##### Data supplied #####

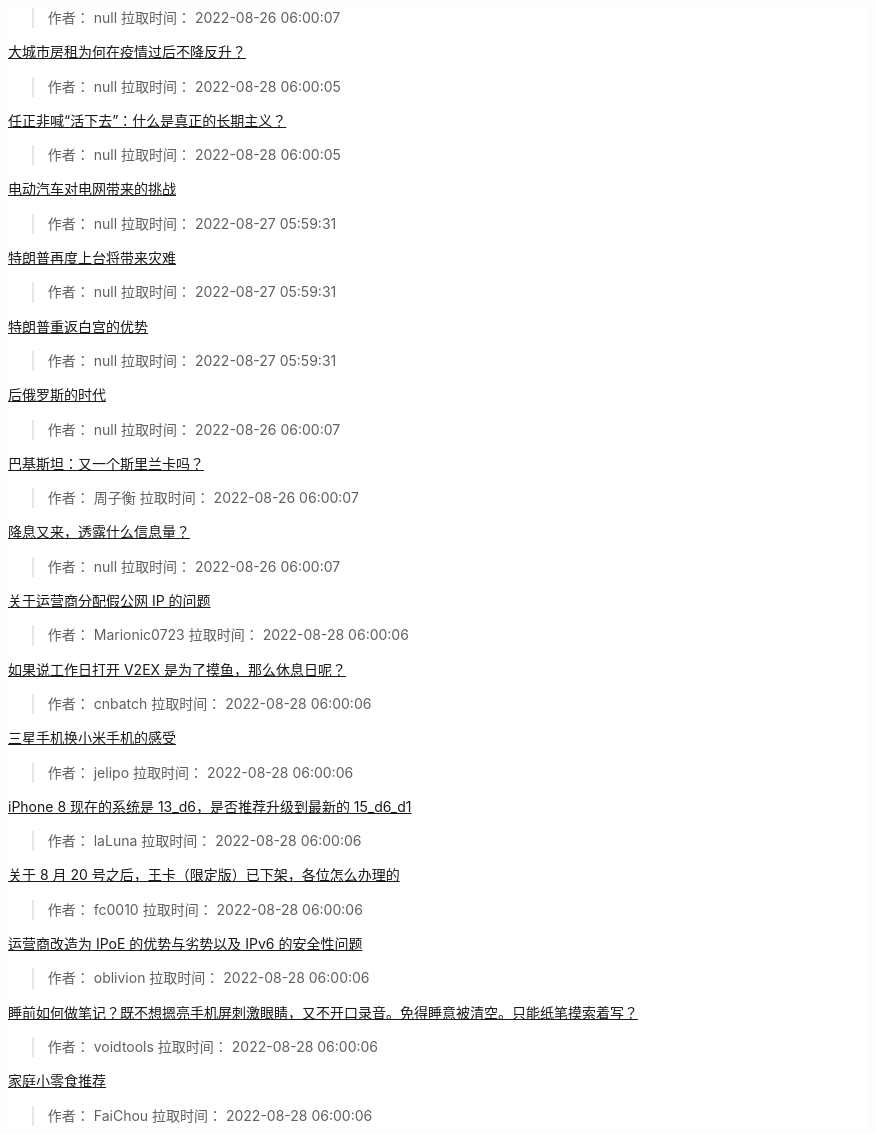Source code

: > 作者： null  拉取时间： 2022-08-26 06:00:07

 [大城市房租为何在疫情过后不降反升？](https://www.ftchinese.com/story/001097087)

> 作者： null  拉取时间： 2022-08-28 06:00:05

 [任正非喊“活下去”：什么是真正的长期主义？](https://www.ftchinese.com/story/001097075)

> 作者： null  拉取时间： 2022-08-28 06:00:05

 [电动汽车对电网带来的挑战](https://www.ftchinese.com/story/001097076)

> 作者： null  拉取时间： 2022-08-27 05:59:31

 [特朗普再度上台将带来灾难](https://www.ftchinese.com/story/001097070)

> 作者： null  拉取时间： 2022-08-27 05:59:31

 [特朗普重返白宫的优势](https://www.ftchinese.com/story/001097063)

> 作者： null  拉取时间： 2022-08-27 05:59:31

 [后俄罗斯的时代](https://www.ftchinese.com/story/001097064)

> 作者： null  拉取时间： 2022-08-26 06:00:07

 [巴基斯坦：又一个斯里兰卡吗？](https://www.ftchinese.com/story/001097050)

> 作者： 周子衡  拉取时间： 2022-08-26 06:00:07

 [降息又来，透露什么信息量？](https://www.ftchinese.com/story/001097053)

> 作者： null  拉取时间： 2022-08-26 06:00:07

 [关于运营商分配假公网 IP 的问题](https://www.v2ex.com/t/875867)

> 作者： Marionic0723  拉取时间： 2022-08-28 06:00:06

 [如果说工作日打开 V2EX 是为了摸鱼，那么休息日呢？](https://www.v2ex.com/t/875836)

> 作者： cnbatch  拉取时间： 2022-08-28 06:00:06

 [三星手机换小米手机的感受](https://www.v2ex.com/t/875790)

> 作者： jelipo  拉取时间： 2022-08-28 06:00:06

 [iPhone 8 现在的系统是 13_d6，是否推荐升级到最新的 15_d6_d1](https://www.v2ex.com/t/875774)

> 作者： laLuna  拉取时间： 2022-08-28 06:00:06

 [关于 8 月 20 号之后，王卡（限定版）已下架，各位怎么办理的](https://www.v2ex.com/t/875766)

> 作者： fc0010  拉取时间： 2022-08-28 06:00:06

 [运营商改造为 IPoE 的优势与劣势以及 IPv6 的安全性问题](https://www.v2ex.com/t/875762)

> 作者： oblivion  拉取时间： 2022-08-28 06:00:06

 [睡前如何做笔记？既不想摁亮手机屏刺激眼睛，又不开口录音。免得睡意被清空。只能纸笔摸索着写？](https://www.v2ex.com/t/875751)

> 作者： voidtools  拉取时间： 2022-08-28 06:00:06

 [家庭小零食推荐](https://www.v2ex.com/t/875741)

> 作者： FaiChou  拉取时间： 2022-08-28 06:00:06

#####

▶ **Assignment**
Each record above goes into the copy word for word; the pictures do not.

▶ **Result**
Source code

: > 作者： null  拉取时间： 2022-08-26 06:00:07

 [大城市房租为何在疫情过后不降反升？](https://www.ftchinese.com/story/001097087)

> 作者： null  拉取时间： 2022-08-28 06:00:05

 [任正非喊“活下去”：什么是真正的长期主义？](https://www.ftchinese.com/story/001097075)

> 作者： null  拉取时间： 2022-08-28 06:00:05

 [电动汽车对电网带来的挑战](https://www.ftchinese.com/story/001097076)

> 作者： null  拉取时间： 2022-08-27 05:59:31

 [特朗普再度上台将带来灾难](https://www.ftchinese.com/story/001097070)

> 作者： null  拉取时间： 2022-08-27 05:59:31

 [特朗普重返白宫的优势](https://www.ftchinese.com/story/001097063)

> 作者： null  拉取时间： 2022-08-27 05:59:31

 [后俄罗斯的时代](https://www.ftchinese.com/story/001097064)

> 作者： null  拉取时间： 2022-08-26 06:00:07

 [巴基斯坦：又一个斯里兰卡吗？](https://www.ftchinese.com/story/001097050)

> 作者： 周子衡  拉取时间： 2022-08-26 06:00:07

 [降息又来，透露什么信息量？](https://www.ftchinese.com/story/001097053)

> 作者： null  拉取时间： 2022-08-26 06:00:07

 [关于运营商分配假公网 IP 的问题](https://www.v2ex.com/t/875867)

> 作者： Marionic0723  拉取时间： 2022-08-28 06:00:06

 [如果说工作日打开 V2EX 是为了摸鱼，那么休息日呢？](https://www.v2ex.com/t/875836)

> 作者： cnbatch  拉取时间： 2022-08-28 06:00:06

 [三星手机换小米手机的感受](https://www.v2ex.com/t/875790)

> 作者： jelipo  拉取时间： 2022-08-28 06:00:06

 [iPhone 8 现在的系统是 13_d6，是否推荐升级到最新的 15_d6_d1](https://www.v2ex.com/t/875774)

> 作者： laLuna  拉取时间： 2022-08-28 06:00:06

 [关于 8 月 20 号之后，王卡（限定版）已下架，各位怎么办理的](https://www.v2ex.com/t/875766)

> 作者： fc0010  拉取时间： 2022-08-28 06:00:06

 [运营商改造为 IPoE 的优势与劣势以及 IPv6 的安全性问题](https://www.v2ex.com/t/875762)

> 作者： oblivion  拉取时间： 2022-08-28 06:00:06

 [睡前如何做笔记？既不想摁亮手机屏刺激眼睛，又不开口录音。免得睡意被清空。只能纸笔摸索着写？](https://www.v2ex.com/t/875751)

> 作者： voidtools  拉取时间： 2022-08-28 06:00:06

 [家庭小零食推荐](https://www.v2ex.com/t/875741)

> 作者： FaiChou  拉取时间： 2022-08-28 06:00:06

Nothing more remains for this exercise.